Aim of the exercise = Each line from the one containing "možete pronaći na njezinu" to the end of the material below is to be restated exactly, with pictures skipped.

Input for this task =
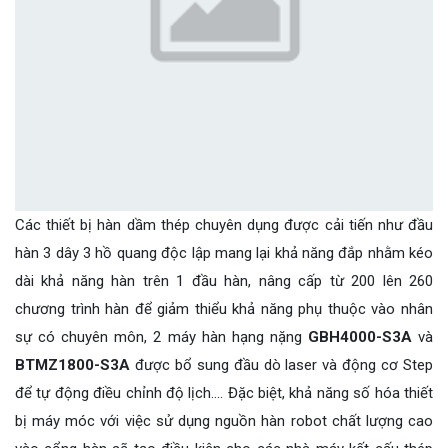
Các thiết bị hàn dầm thép chuyên dụng được cải tiến như đầu
hàn 3 dây 3 hồ quang độc lập mang lại khả năng đắp nhằm kéo
dài khả năng hàn trên 1 đầu hàn, nâng cấp từ 200 lên 260
chương trình hàn để giảm thiểu khả năng phụ thuộc vào nhân
sự có chuyên môn, 2 máy hàn hạng nặng
GBH4000-S3A
và
BTMZ1800-S3A
được bổ sung đầu dò laser và động cơ Step
để tự động điều chỉnh độ lịch…. Đặc biệt, khả năng số hóa thiết
bị máy móc với việc sử dụng nguồn hàn robot chất lượng cao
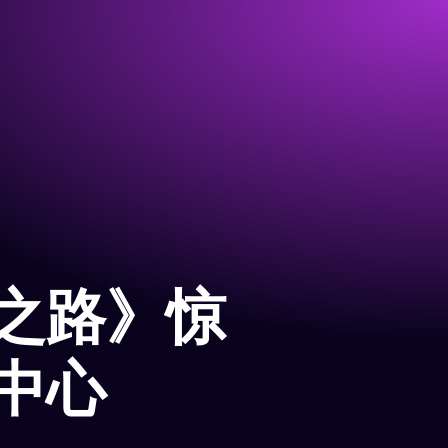
之路》惊
中心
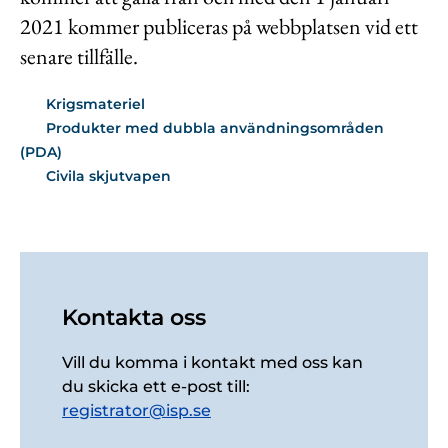
2021 kommer publiceras på webbplatsen vid ett
senare tillfälle.
Krigsmateriel
Produkter med dubbla användningsområden
(PDA)
Civila skjutvapen
Kontakta oss
Vill du komma i kontakt med oss kan
du skicka ett e-post till:
registrator@isp.se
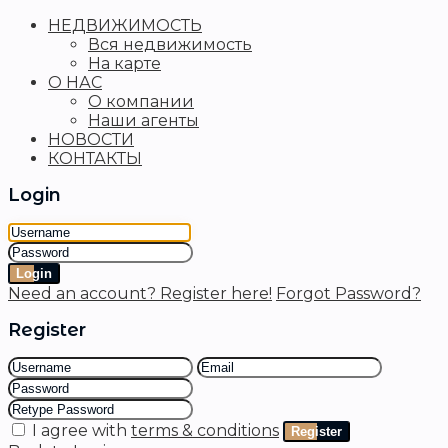
НЕДВИЖИМОСТЬ
Вся недвижимость
На карте
О НАС
О компании
Наши агенты
НОВОСТИ
КОНТАКТЫ
Login
Login
Need an account? Register here!
Forgot Password?
Register
I agree with
terms & conditions
Register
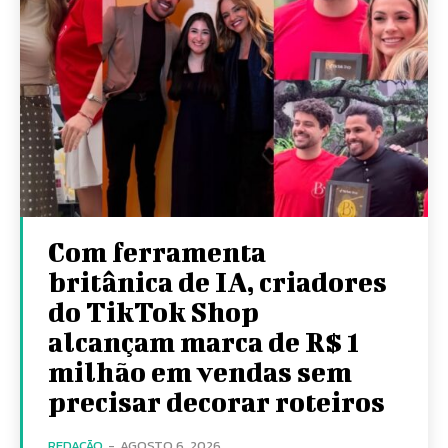
Com ferramenta
britânica de IA, criadores
do TikTok Shop
alcançam marca de R$ 1
milhão em vendas sem
precisar decorar roteiros
REDAÇÃO
-
AGOSTO 6, 2026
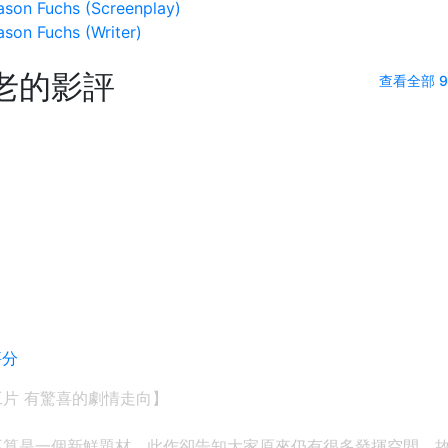
on Fuchs (Screenplay)
on Fuchs (Writer)
老的影評
查看全部 9
評分
片 有驚喜的劇情走向】
不算是一個新鮮題材，此作卻告知大家原來仍有很多發揮空間。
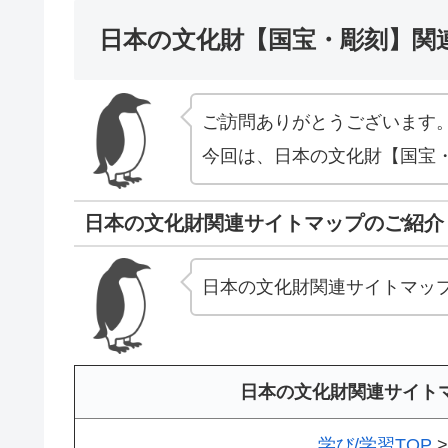
日本の文化財【国宝・彫刻】関
ご訪問ありがとうございます
今回は、日本の文化財【国宝
日本の文化財関連サイトマップのご紹介
日本の文化財関連サイトマッ
日本の文化財関連サイト
学び/学習TOP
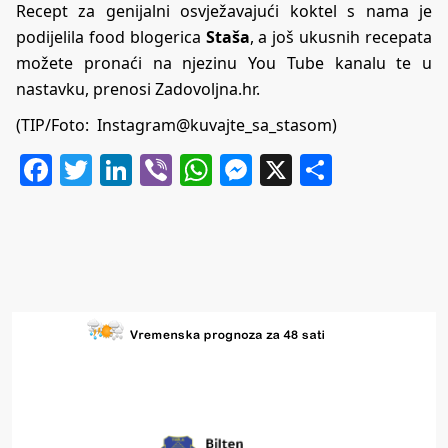
Recept za genijalni osvježavajući koktel s nama je
podijelila food blogerica
Staša
, a još ukusnih recepata
možete pronaći na njezinu
You Tube kanalu
te u
nastavku, prenosi
Zadovoljna.hr
.
(TIP/Foto: Instagram@kuvajte_sa_stasom)
Facebook
Twitter
LinkedIn
Viber
WhatsApp
Messenger
X
Share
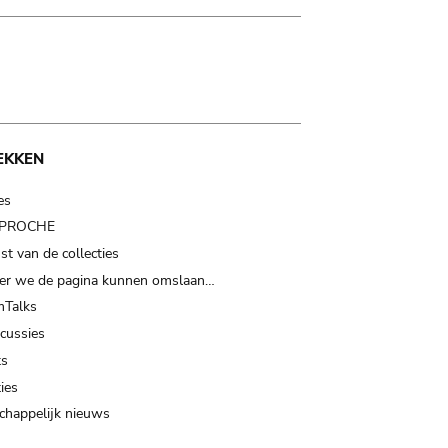
EKKEN
es
t PROCHE
t van de collecties
er we de pagina kunnen omslaan…
Talks
scussies
ts
ies
happelijk nieuws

Written reply =
možete pronaći na njezinu
You Tube kanalu
te u
nastavku, prenosi
Zadovoljna.hr
.
(TIP/Foto: Instagram@kuvajte_sa_stasom)
Facebook
Twitter
LinkedIn
Viber
WhatsApp
Messenger
X
Share
EKKEN
es
t PROCHE
t van de collecties
er we de pagina kunnen omslaan…
Talks
scussies
ts
ies
happelijk nieuws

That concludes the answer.